Released on Monday by the Journal of the American Medical Association (JAMA), the survey is the largest to date showing that Medicaid enrollees are happy with their coverage under the Affordable Care Act (ACA, or Obamacare). Numerous studies have shown that Medicaid increases people’s access to care, but the new survey hones in on their satisfaction with that care — something that users report in high numbers.
Overall, Medicaid enrollees across a range of demographics rated their health care 7.9 on a 0 to 10 scale, with 46 percent giving their coverage a score of 9 or 10. Only 7.6 percent gave a score under 5.
“In summary, we found that Medicaid enrollees are largely satisfied with their care, and that few perceive their insurance as a major barrier to care,” write the study’s authors. “Changes to Medicaid that would result in millions of beneficiaries losing coverage could have major adverse effects.”
The study comes as the Senate debates the latest version of President Donald Trump’s health care bill, which would leave an estimated 22 million more Americans without health insurance, in no small part because of the legislation’s devastating cuts to Medicaid.
Medicaid covers 20 percent of all Americans, 60 percent of all children with disabilities, and 64 percent of all nursing home residents, as well as 49 percent of all births. A partnership ensuring that vulnerable Americans (many of whom are low-income, elderly, and/or disabled) receive health insurance, the cost of Medicaid plans is covered in part by the government (64 percent on average) and in part by states, which make up the difference. But under the Senate bill, this approach is replaced with caps on how much money individual states receive per year. Over time, the cap will lose value — effectively doing away with Medicaid.
While some conservatives have argued the cuts don’t exist, others have acknowledged that the bill is attempting to do away with Medicaid, but have justified them by claiming that Medicaid coverage is no different than being uninsured. Right-wing health care analyst Avik Roy advanced this argument in the Washington Post last month.
“The Senate bill repeals Obamacare’s Medicaid expansion — an expansion that has trapped more than 12 million people in a program that researchers have shown has health outcomes no better than being uninsured,” Roy wrote, citing a single study from Oregon. “In its stead, the Senate bill offers low-income Americans robust tax credits to buy affordable private health insurance, just as those formerly enrolled in Obamacare’s exchanges will be able to.”
But JAMA’s broader survey refutes that line of thinking. Just 3 percent of enrollees reported not being able to get care, either because of waiting times or because their insurance was not accepted by physicians—a far cry from equating Medicaid with a lack of insurance.
That reality is something that some Republicans grasp. “If Medicaid expansion goes away and if there is no coverage, that’s a bad thing,” Senator Bill Cassidy (R-LA) said in June. But he offered a swift caveat. “On the other hand, if they move from Medicaid to private insurance, that could be a good thing.”
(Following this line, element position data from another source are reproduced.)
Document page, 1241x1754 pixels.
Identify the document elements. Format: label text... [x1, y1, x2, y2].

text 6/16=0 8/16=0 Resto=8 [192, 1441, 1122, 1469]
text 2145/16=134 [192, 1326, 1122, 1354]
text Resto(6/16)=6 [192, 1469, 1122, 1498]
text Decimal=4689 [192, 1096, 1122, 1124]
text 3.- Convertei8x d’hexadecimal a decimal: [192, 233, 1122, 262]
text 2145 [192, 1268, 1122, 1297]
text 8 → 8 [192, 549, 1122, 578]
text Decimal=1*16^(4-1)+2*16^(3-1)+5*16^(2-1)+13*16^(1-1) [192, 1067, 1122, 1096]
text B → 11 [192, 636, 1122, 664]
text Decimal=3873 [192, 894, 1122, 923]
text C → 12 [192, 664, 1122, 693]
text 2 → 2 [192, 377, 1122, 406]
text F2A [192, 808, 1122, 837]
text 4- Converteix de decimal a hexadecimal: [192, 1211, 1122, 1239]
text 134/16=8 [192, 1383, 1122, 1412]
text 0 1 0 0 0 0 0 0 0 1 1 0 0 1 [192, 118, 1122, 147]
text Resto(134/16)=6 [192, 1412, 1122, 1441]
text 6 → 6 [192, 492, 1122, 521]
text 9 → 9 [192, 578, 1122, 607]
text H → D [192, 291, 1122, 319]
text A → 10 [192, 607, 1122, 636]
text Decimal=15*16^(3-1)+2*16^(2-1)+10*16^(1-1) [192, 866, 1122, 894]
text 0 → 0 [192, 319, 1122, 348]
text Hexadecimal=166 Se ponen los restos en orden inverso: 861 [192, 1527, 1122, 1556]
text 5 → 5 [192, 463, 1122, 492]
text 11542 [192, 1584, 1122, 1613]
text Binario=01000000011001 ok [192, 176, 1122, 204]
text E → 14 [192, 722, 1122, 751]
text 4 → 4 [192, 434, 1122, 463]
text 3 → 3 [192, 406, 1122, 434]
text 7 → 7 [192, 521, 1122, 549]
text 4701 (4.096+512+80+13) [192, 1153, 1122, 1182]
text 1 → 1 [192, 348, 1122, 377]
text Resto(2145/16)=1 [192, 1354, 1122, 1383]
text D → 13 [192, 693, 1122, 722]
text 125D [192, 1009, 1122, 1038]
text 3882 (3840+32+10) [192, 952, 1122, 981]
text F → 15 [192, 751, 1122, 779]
Moving to private insurance is unlikely, health experts say — low-income Medicaid enrollees often can’t afford that and are more likely to just forego coverage altogether. For many, the outlook is grim without affordable coverage. The New England Journal of Medicine has noted that Medicaid expansion has saved one life for every 239 to 319 people covered, meaning the Senate’s bill would put thousands of enrollees at risk.
But some Americans do stand to benefit from the GOP’s so-called Trumpcare bill. The top 400 highest-income households will see major tax cuts under the legislation, according to the Center on Budget and Policy Priorities (CBPP), a progressive think tank. The CBPP also found that households with incomes above $1 million a year would receive annual tax cuts averaging greater than $50,000 each, more than the cost of continuing Medicaid expansion for eight people.